Bruce Springsteen credits his music with helping him navigate depression and says playing marathon shows until he was exhausted helped chase away the blues.
The legendary rock star spoke to a sold-out crowd in San Francisco on Wednesday night in a one hour, 20 minute on-stage interview as part of a nationwide tour for his best-selling new autobiography Born To Run.
Bruce Springsteen (Gregorio Borgia/AP)
The Boss has a storyteller’s knack for recounting the past in vivid detail, with quick wit and humour. He discussed the laboured process of writing the book, which took seven years, his troubled relationship with his father, sweet memories of raising his children with wife and longtime backup singer, Patti Scialfa, and his history with depression, as he does in the book.
“I think music was the way that I medicated myself in the beginning. It was the first thing that centred me and chased away the blues,” Bruce said, seated in an armchair beside his interviewer on stage at the historic Nourse Theatre.
Bruce Springsteen (Keith Srakocic/AP)
“I found that the experience of playing cleared my mind and gave me a brief moment of respite from the things that tended to disturb me,” he said. “I found out that exhaustion was my friend. Because if I got myself tired enough, I was simply too tired to be depressed.”
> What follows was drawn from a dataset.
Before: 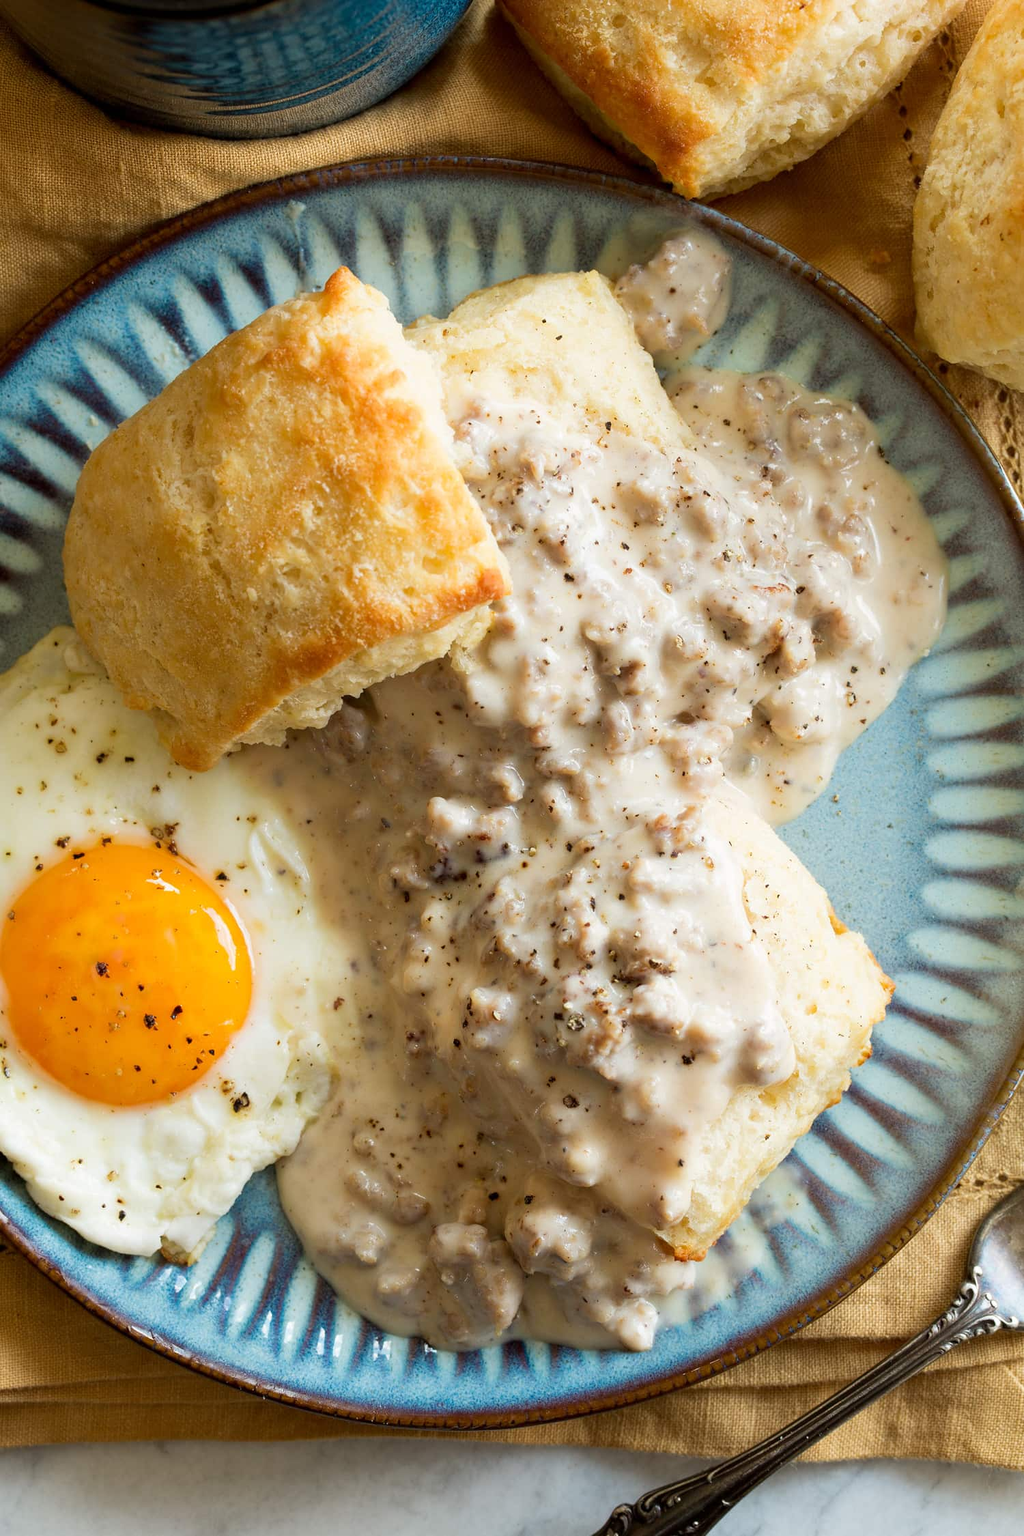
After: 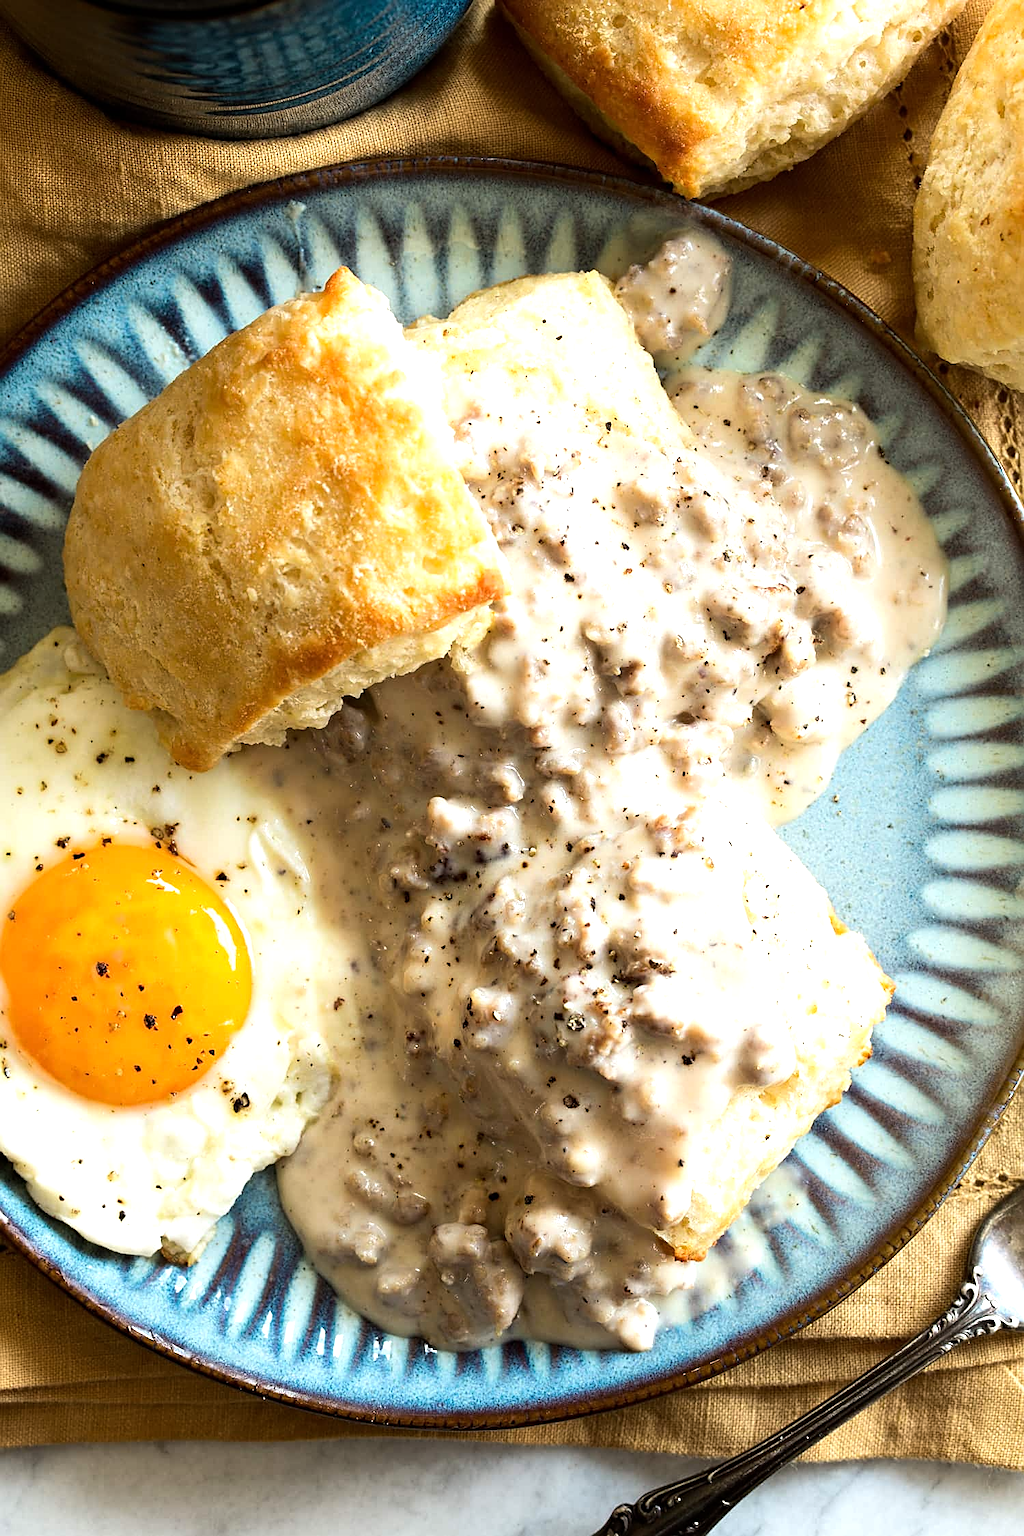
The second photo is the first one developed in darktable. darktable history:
sharpen: on, module defaults
tone equalizer: -8 EV -0.786 EV, -7 EV -0.717 EV, -6 EV -0.624 EV, -5 EV -0.367 EV, -3 EV 0.371 EV, -2 EV 0.6 EV, -1 EV 0.678 EV, +0 EV 0.777 EV, edges refinement/feathering 500, mask exposure compensation -1.57 EV, preserve details no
Dressed in his uniform of jeans and a black leather jacket, Bruce is a youthful 67. The only visible nods to his age: A slightly receding hairline and a need for reading glasses – he calls them “cheaters” – when asked to read from his book.
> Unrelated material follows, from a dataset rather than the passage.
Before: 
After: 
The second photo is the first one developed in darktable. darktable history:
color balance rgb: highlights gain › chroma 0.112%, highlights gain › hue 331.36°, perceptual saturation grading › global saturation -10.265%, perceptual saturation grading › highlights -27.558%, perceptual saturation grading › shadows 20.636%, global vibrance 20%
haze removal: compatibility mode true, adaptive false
He joked about the seven-year writing process for his 508-page book, “Yeah, that sounds like I did a lot more work than I did,” drawing laughter.
Bruce's Springteen's autobiography #BornToRun is available now! Get your copy wherever books are sold: https://t.co/tXO7K9SvMr pic.twitter.com/1kGjapCkEh
— Bruce Springsteen (@springsteen) September 27, 2016
He wrote when it moved him, dictating one section at a time to an assistant, “who would put it in the computer”. He edited and rewrote until he figured: “Well, that’s as good as I can do without somebody’s help.”
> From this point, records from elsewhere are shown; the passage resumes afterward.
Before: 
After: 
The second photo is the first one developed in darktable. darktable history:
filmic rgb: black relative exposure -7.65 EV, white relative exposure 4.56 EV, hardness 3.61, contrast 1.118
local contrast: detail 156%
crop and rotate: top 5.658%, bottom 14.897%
The father of three said he tried to keep his stardom away from home.
“There wasn’t any memorabilia around the house, we didn’t have any of that stuff out. We had some guitars and a piano,” Bruce said. “We never made a big deal of it in the house.”
It's official. 'Born To Run' debuts at #1 on the @nytimes Best Sellers list and also at #1 in the UK/Ireland, Germany, Denmark & Sweden. pic.twitter.com/QrzkHA4jLk
— Bruce Springsteen (@springsteen) October 5, 2016
Well into their teens, his children were “relatively unfamiliar with most of the work I’d done”, he said, “which is very normal. I mean, I wasn’t out there looking for three more fans”, pausing for laughter.
“Your job is you’re supposed to be their audience. They’re not supposed to be yours,” he said.
The book Born To Run came out in late September and has risen to the top of best-seller lists.
But the music star doubts he’s got a sequel in him: “I think this is my swansong. I can’t imagine writing another one.”